She proposes that charisma is something that can be learned to a very high degree, and she teaches those methods.
[0]: https://www.amazon.com/Charisma-Myth-Science-Personal-Magnet...
nico
That book changed my life. I recommend for anyone and everyone to read it and at least try the 3 tips from the intro
I've given away 100+ (paid) copies of this book to friends, family, co-workers and strangers
I first learned about the book when I randomly attended a talk by Olivia Fox-Cabane (the author) at Stanford. Out of curiosity I bought the book, read it, thought it was interesting, but didn't do the exercises - nothing really changed
A few months later, I picked it up again and started working through the exercises... wow! huge impact, I went from being extremely uncomfortable in pretty much any social situation, to being able to hold a conversation with almost anyone, including strangers on the street, to then people wanting to be with me and to lead them
The secret is to make the exercises into a habit, they really change they way you feel internally, which reflects outwards, deeply impacts how other people perceive you and how they treat you, which then reinforces they way you feel internally and creates a virtuous cycle
runamuck
"Charisma is the ability to influence without logic." - Quentin Crisp
photonthug
Great summary, and sort of highlights how charisma is very frequently useful for deception. That's why the advice that people should "go learn to be charismatic" is very different from "learn social skills / be easy to work with / don't be a dick".
Influencing people is certainly a necessary skill to some extent, but if you're actively working on becoming very good at it, then you're not really worthy of trust almost by definition. Better get good enough so that other people can't recognize it. Check out my best-selling new book "How to lie effectively and ensure your political machinations are never fully recognized as such"
beepbooptheory
From my experience, this is what gets you up to the third interview with the CEO/manager, but never the job :/.
scarface_74
It depends on what position you are being hired for. In my previous life before I pivoted in consulting, I was often being hired to be the CTO/director/manager’s “lieutenant” - the person who actually implemented his priorities and who he could just tell what needed to be done and for me to be the “cat herder”, “change agent”, hands on architect. If I hit off with the with the hiring manager, everything else fell into places.
As a theater director and actor I spend a lot of time thinking about "charisma". What is it that makes some people interesting to look at, even when they're not doing anything?

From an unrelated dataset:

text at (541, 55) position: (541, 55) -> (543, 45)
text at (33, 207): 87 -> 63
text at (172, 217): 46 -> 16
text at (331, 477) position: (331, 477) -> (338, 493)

Physical attractiveness can play into it, but there are some very charismatic actors who aren't attractive. Acting skill plays into it, but often charismatic actors are only mediocre at "acting". It's commonly associated with confidence, but some charismatic actors have a habit of playing un-confident roles. (Which is not the same as a lack of personal confidence, but what is it they're doing that conveys both "confident" and "insecure" simultaneously?")
It's often said to be about commitment, a sense that they're really "present" and really focused on you. That's certainly something we want actors to do: the more they care about their scene-partners, the more the audience will be drawn to both. (That's true even when the focus is based on a negative emotion, like hatred, but it has to be a really targeted kind of hate and not just a general anger.)

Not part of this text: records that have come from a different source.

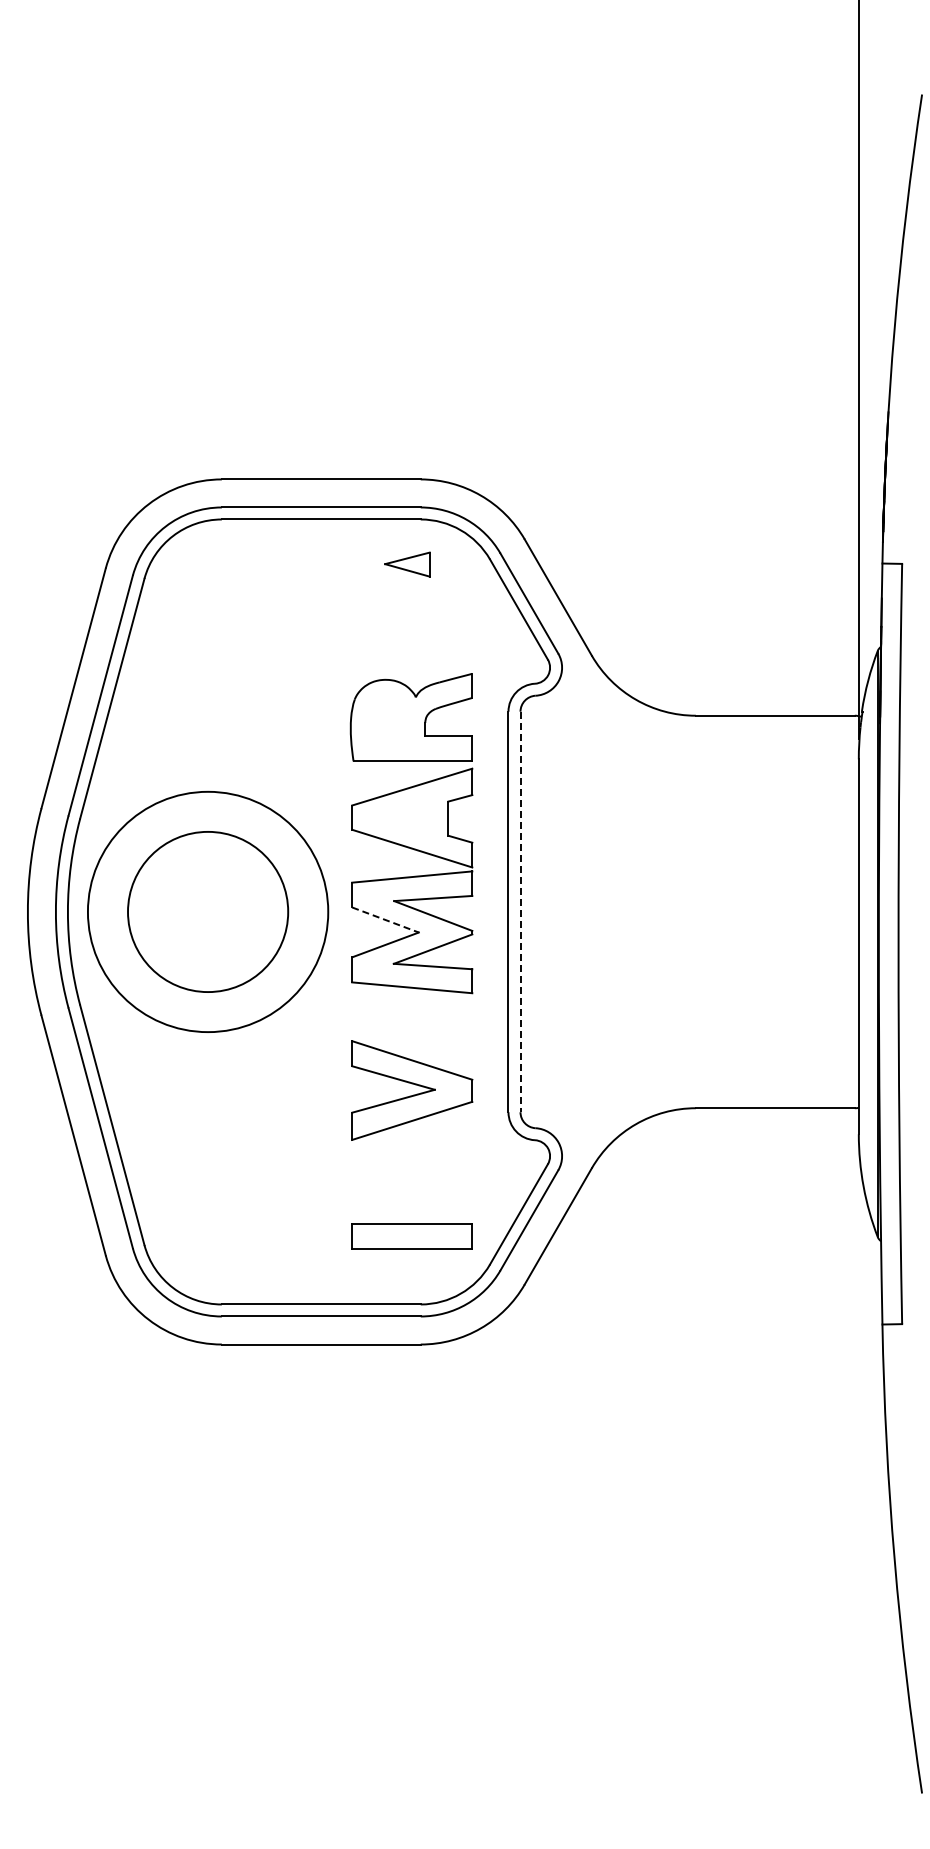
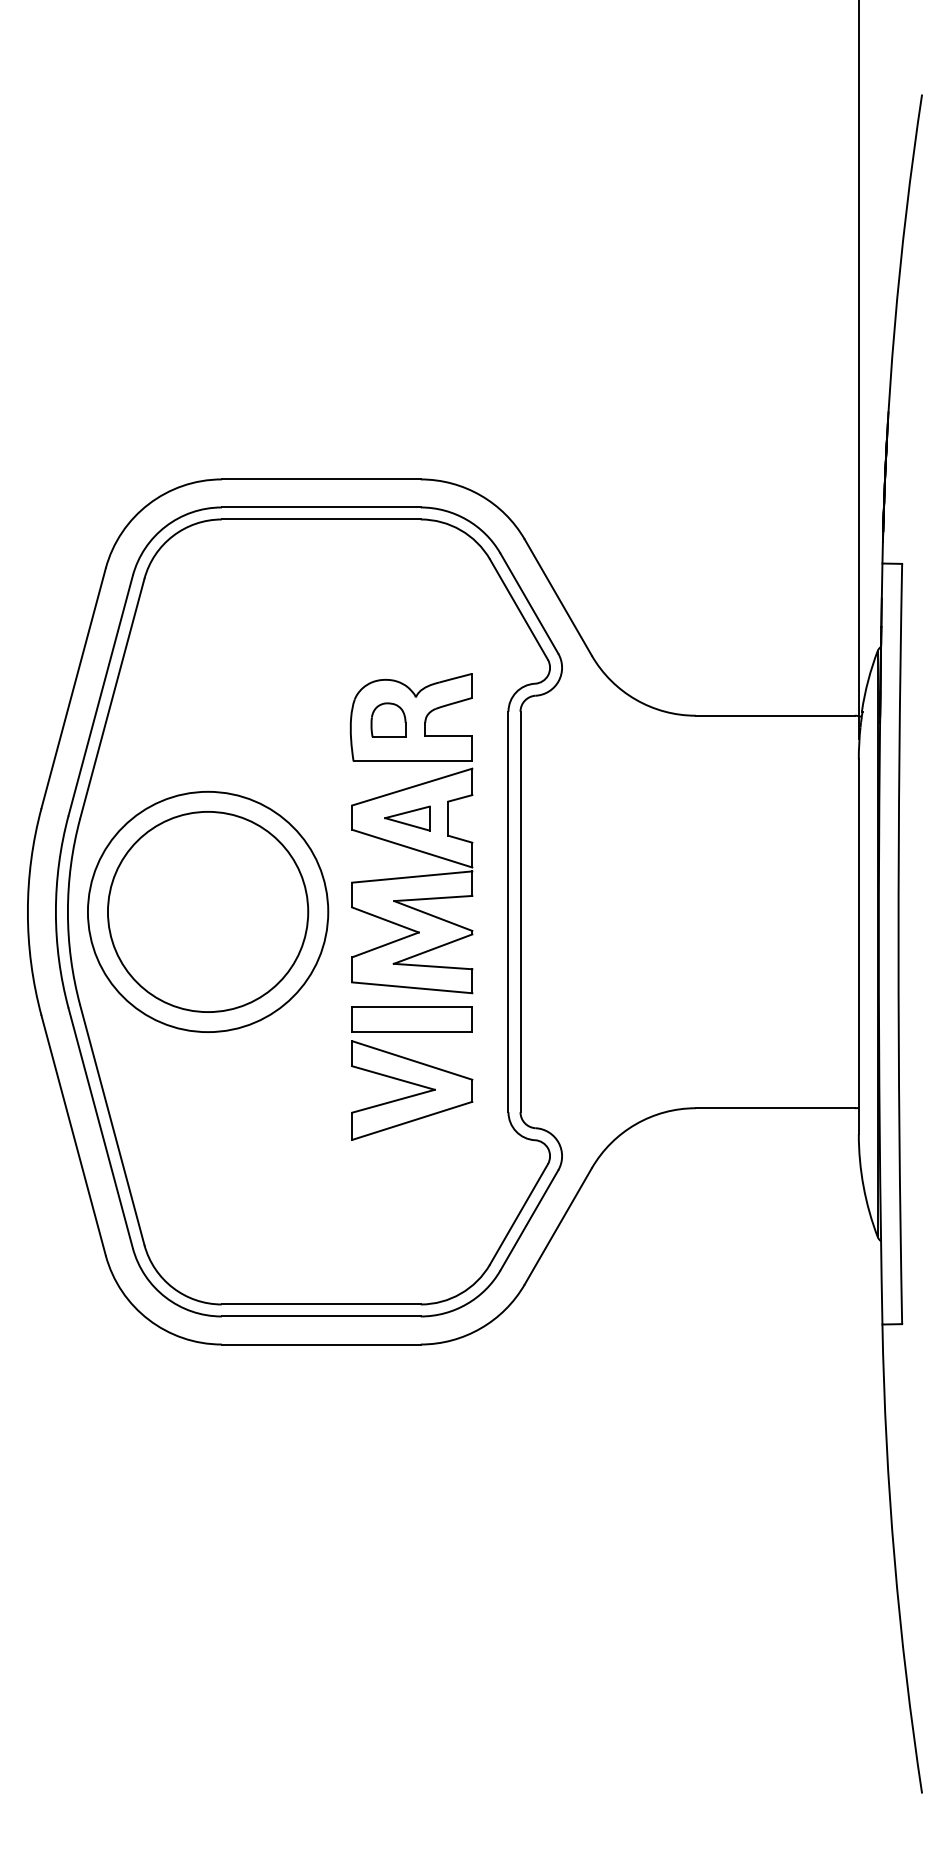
part at (407, 564) position: (407, 564) -> (407, 818)
part at (388, 719): none -> present
circle at (208, 911) diameter: 160 px -> 200 px
line at (520, 912): dashed -> solid
line at (385, 919): dashed -> solid
part at (411, 1236) position: (411, 1236) -> (411, 1019)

I can teach a lot about the theory of acting, but I have only a vague idea of why it works. When it does, it can be really potent, though it can be be incredibly hard to get. People will often do the same wrong thing harder. A lot of the silly acting games they teach are about getting you to at least do a different thing than what you were doing, hoping that somehow you'll accidentally discover the right track.
I'm not sure any of this is really "charisma" in the sense that this writer means it. I certainly support his overall gist: soft skills are massively underrated.